[Stored data]
========

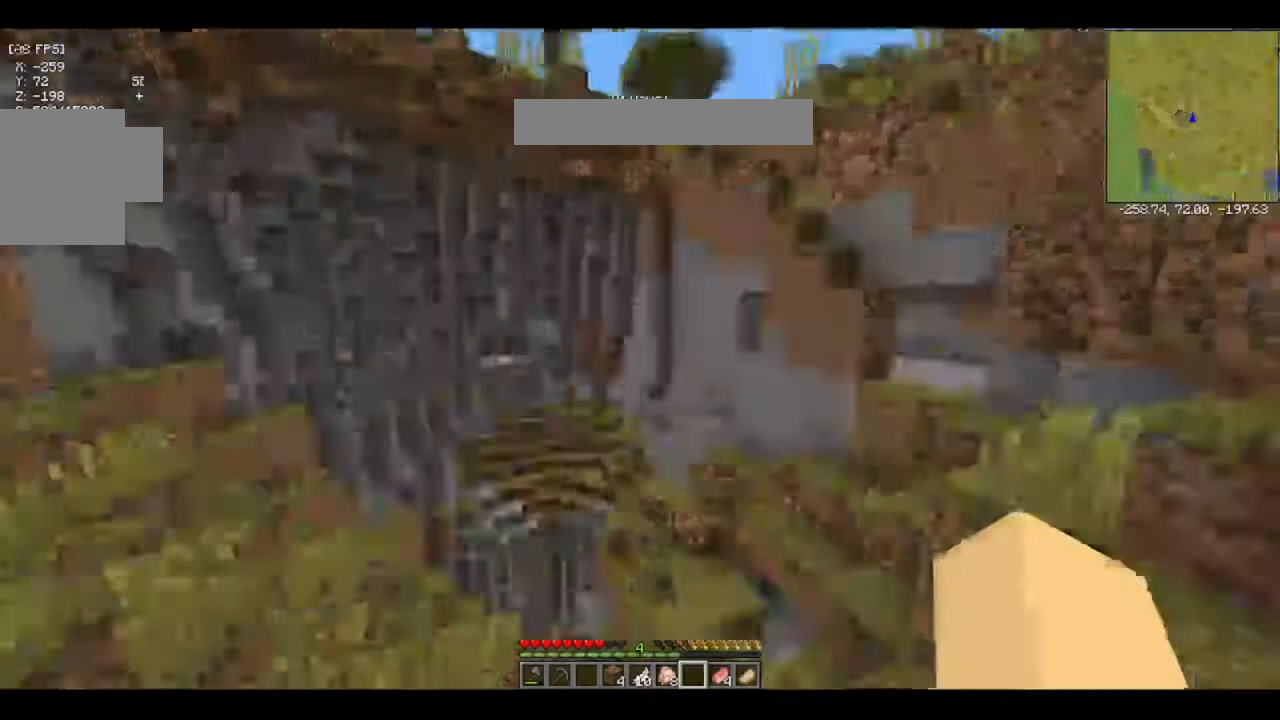
{"keys": ["w"], "events": [[467, "w", "down"]]}
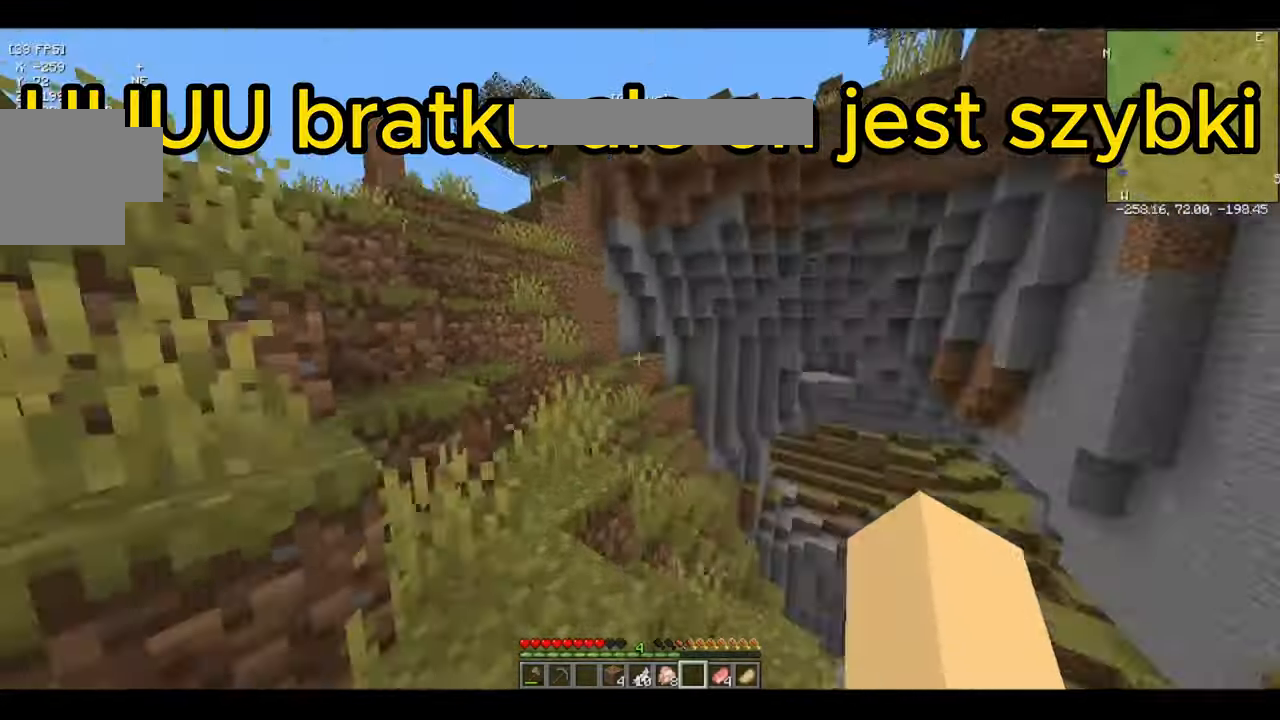
{"keys": [], "events": [[100, "space", "down"], [167, "space", "up"], [367, "w", "up"]]}
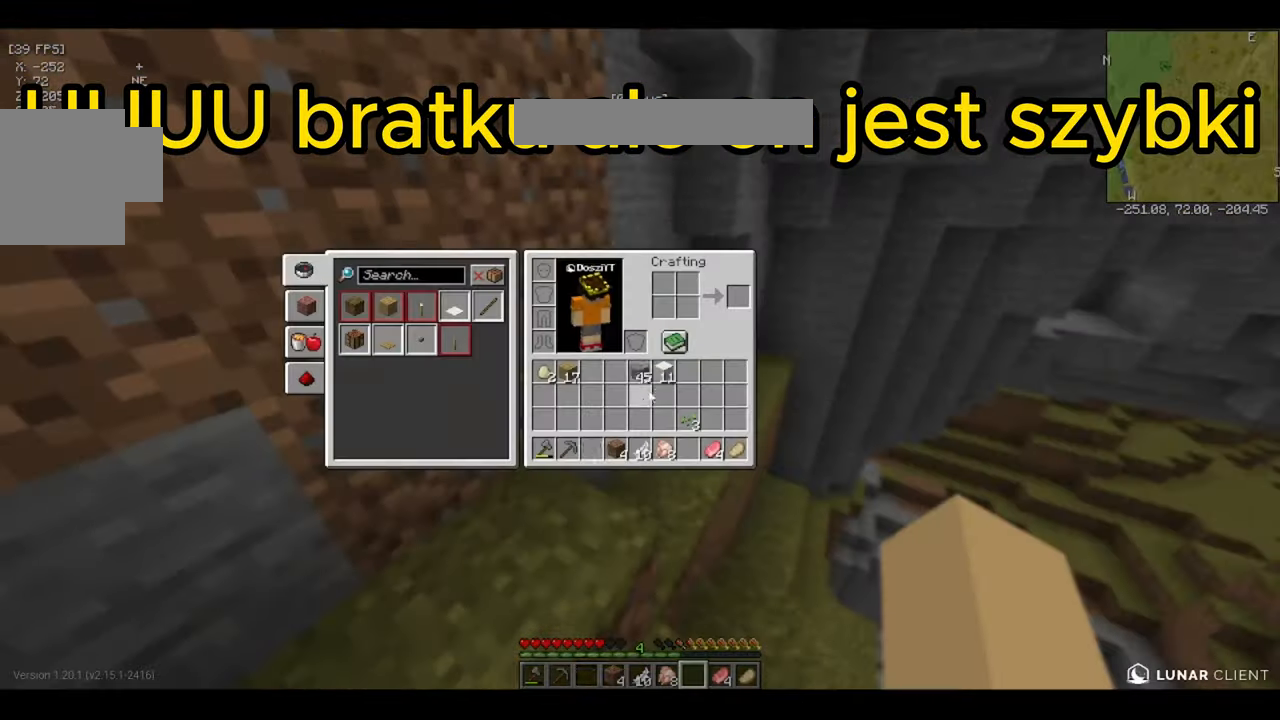
{"keys": ["s"], "events": [[167, "a", "down"], [167, "w", "down"], [233, "a", "up"], [400, "a", "down"], [433, "a", "up"], [467, "w", "up"], [500, "s", "down"]]}
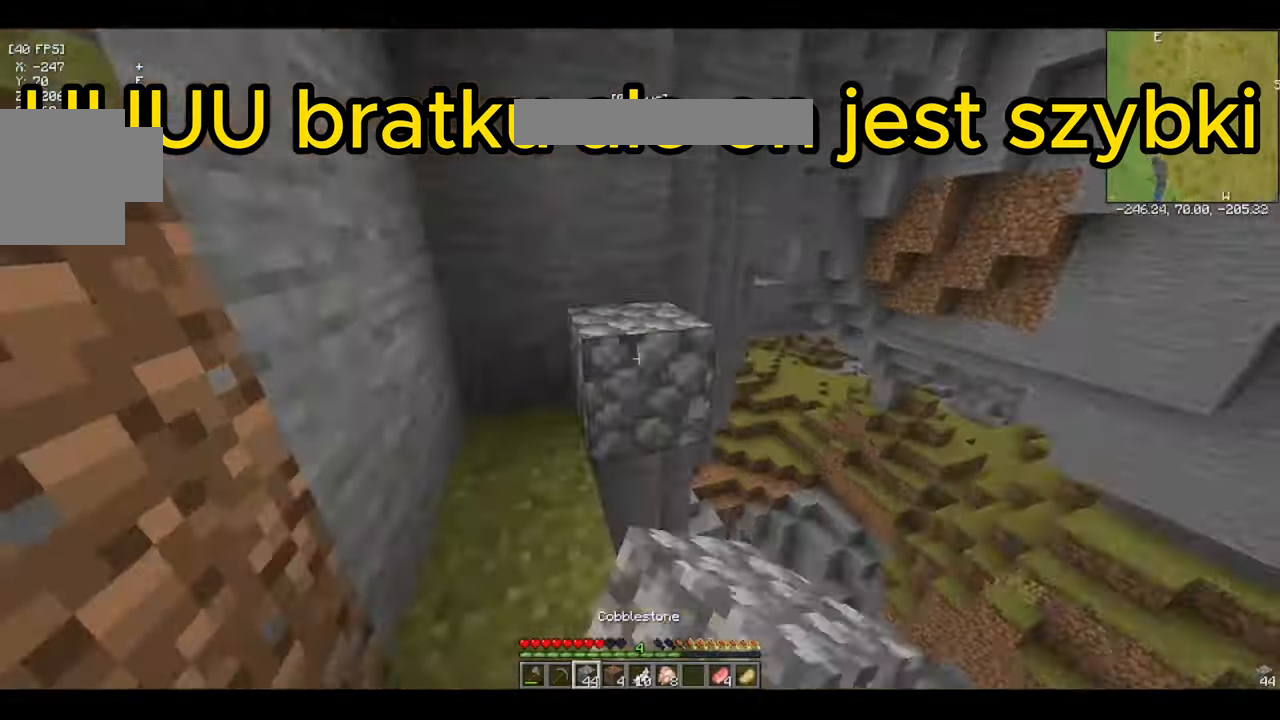
{"keys": ["a"], "events": [[33, "s", "up"], [67, "w", "down"], [100, "space", "down"], [167, "space", "up"], [167, "w", "up"], [200, "d", "down"], [367, "d", "up"], [400, "a", "down"]]}
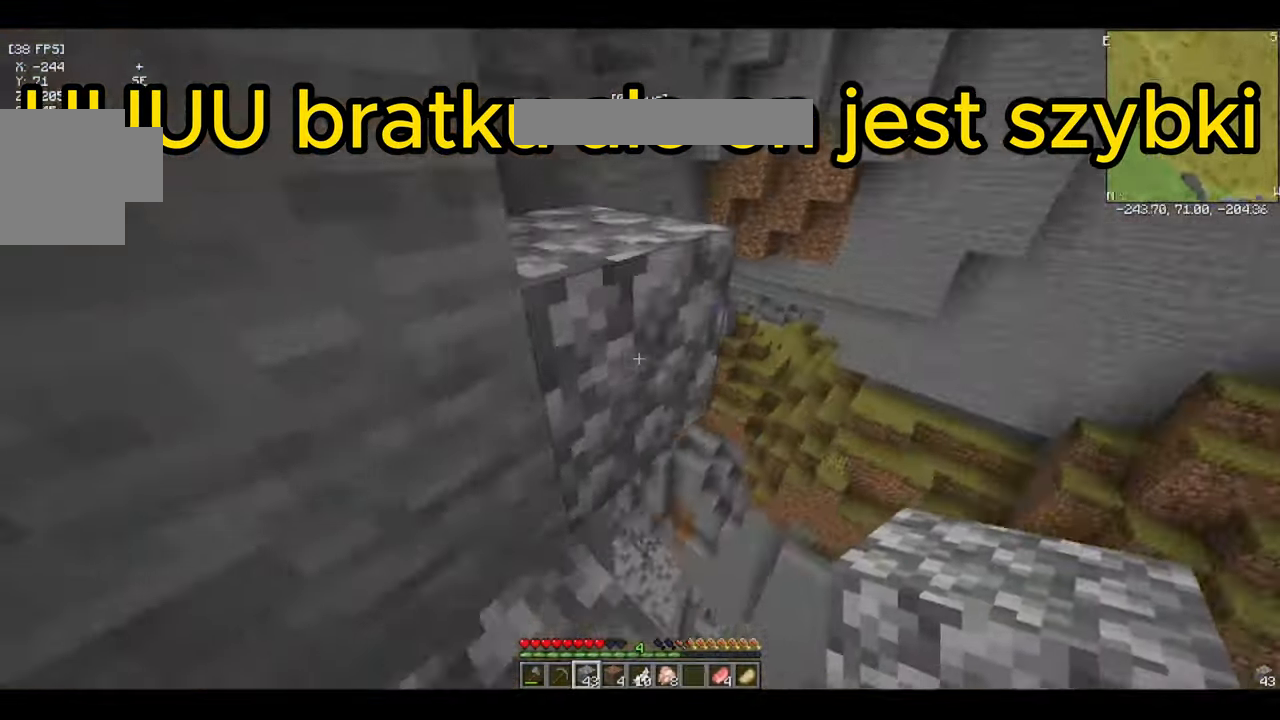
{"keys": ["a", "s"], "events": [[67, "a", "up"], [133, "space", "down"], [133, "w", "down"], [167, "space", "up"], [167, "w", "up"], [200, "d", "down"], [267, "w", "down"], [300, "w", "up"], [433, "a", "down"], [433, "d", "up"], [500, "s", "down"]]}
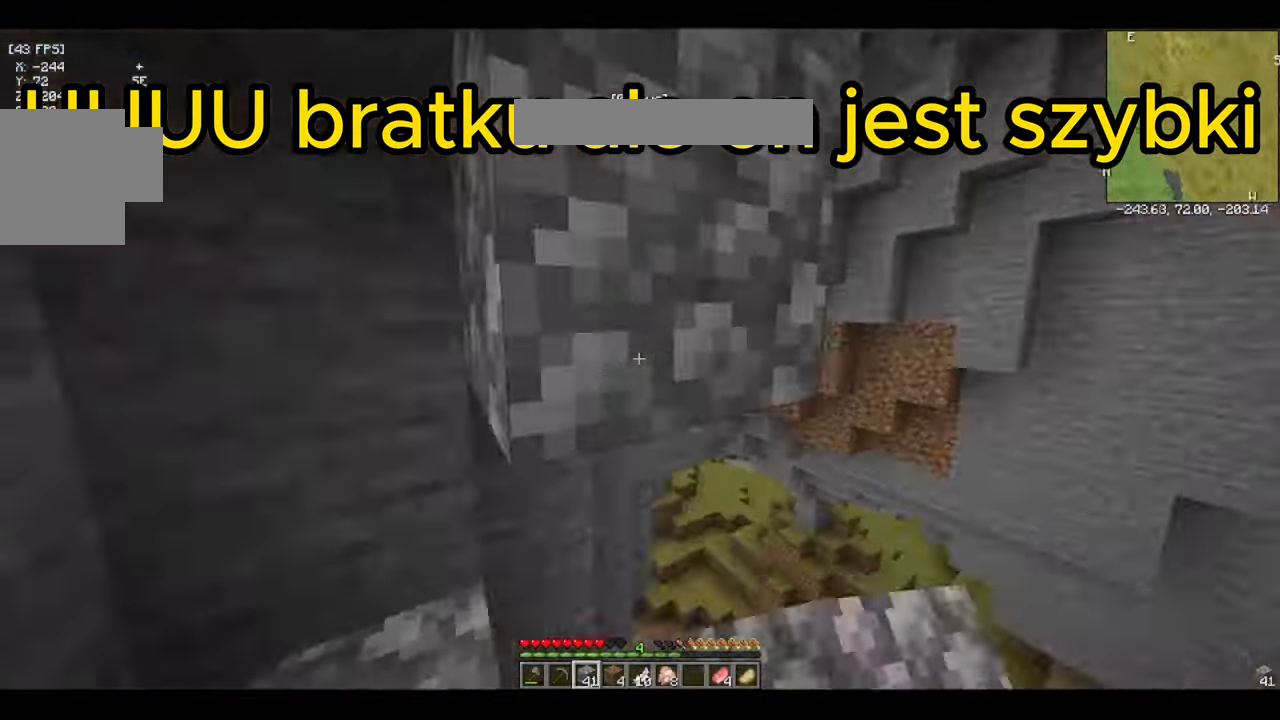
{"keys": ["w"], "events": [[67, "s", "up"], [100, "a", "up"], [300, "w", "down"], [333, "w", "up"], [500, "w", "down"]]}
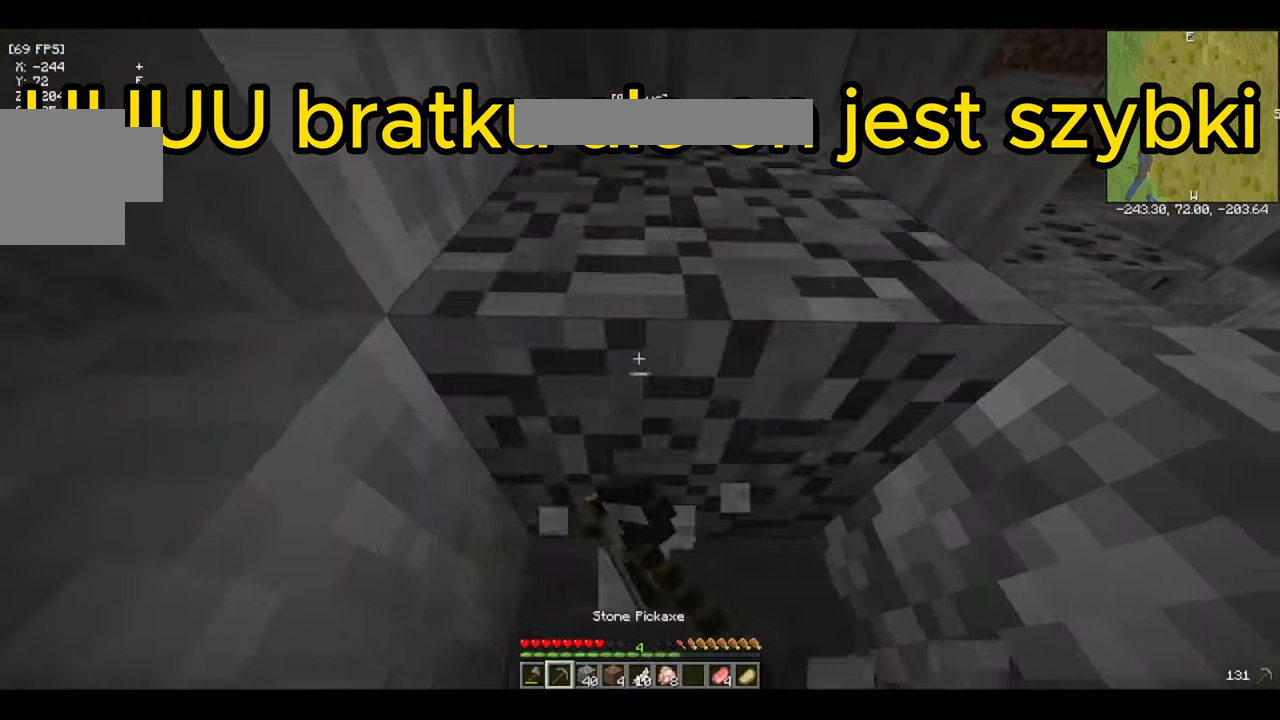
{"keys": ["w"], "events": [[33, "w", "up"], [67, "space", "down"], [67, "w", "down"], [100, "space", "up"], [167, "w", "up"], [300, "w", "down"], [333, "w", "up"], [433, "w", "down"], [467, "space", "down"], [500, "space", "up"]]}
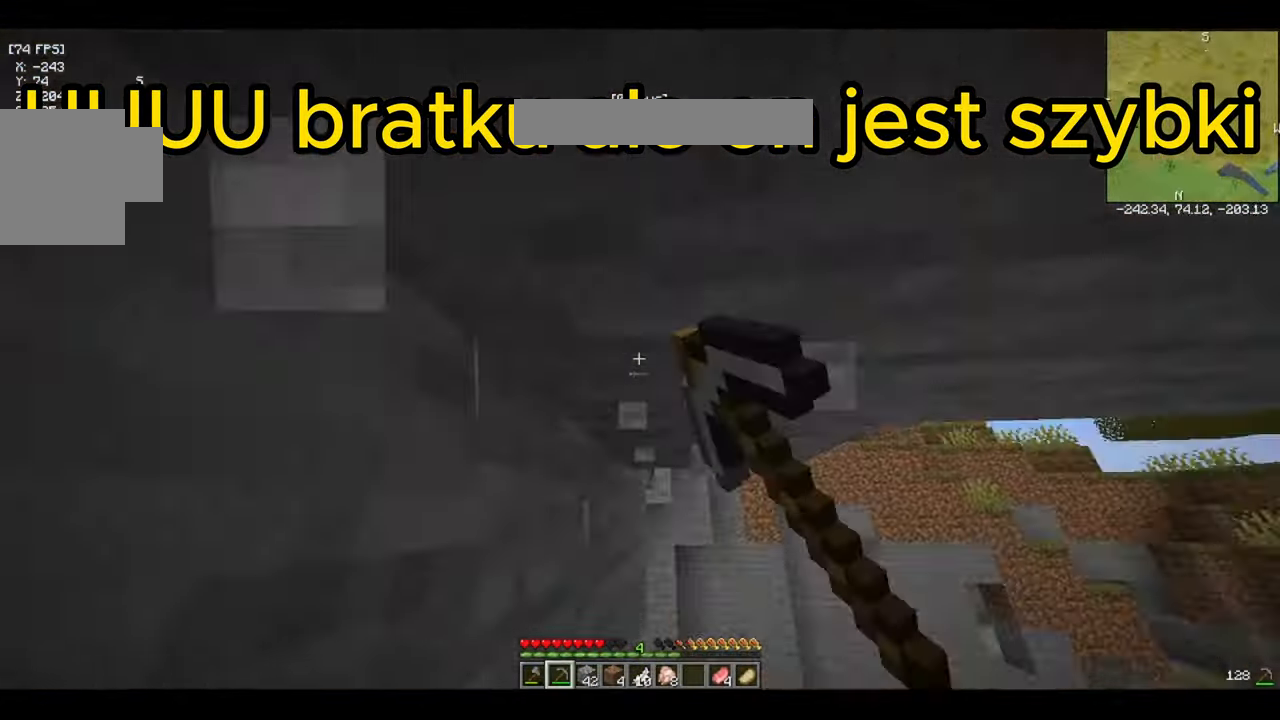
{"keys": [], "events": [[67, "d", "down"], [133, "w", "up"], [233, "w", "down"], [300, "w", "up"], [367, "d", "up"]]}
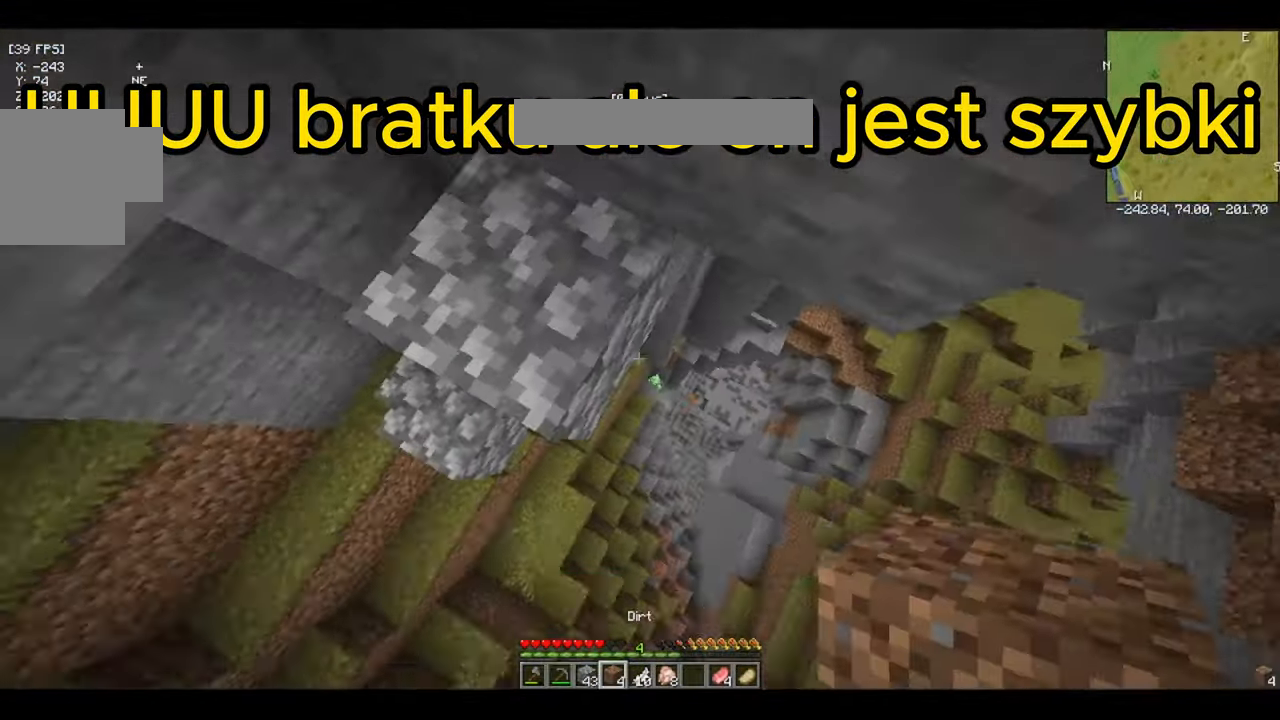
{"keys": [], "events": [[100, "d", "down"], [167, "s", "down"], [200, "s", "up"], [500, "d", "up"]]}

========

### DIRECTIONS FOR THIS TASK
Note every line above where the string "space" shows up, and copy those lines.

### SOLUTION FOR THIS EXERCISE
{"keys": [], "events": [[100, "space", "down"], [167, "space", "up"], [367, "w", "up"]]}
{"keys": ["a"], "events": [[33, "s", "up"], [67, "w", "down"], [100, "space", "down"], [167, "space", "up"], [167, "w", "up"], [200, "d", "down"], [367, "d", "up"], [400, "a", "down"]]}
{"keys": ["a", "s"], "events": [[67, "a", "up"], [133, "space", "down"], [133, "w", "down"], [167, "space", "up"], [167, "w", "up"], [200, "d", "down"], [267, "w", "down"], [300, "w", "up"], [433, "a", "down"], [433, "d", "up"], [500, "s", "down"]]}
{"keys": ["w"], "events": [[33, "w", "up"], [67, "space", "down"], [67, "w", "down"], [100, "space", "up"], [167, "w", "up"], [300, "w", "down"], [333, "w", "up"], [433, "w", "down"], [467, "space", "down"], [500, "space", "up"]]}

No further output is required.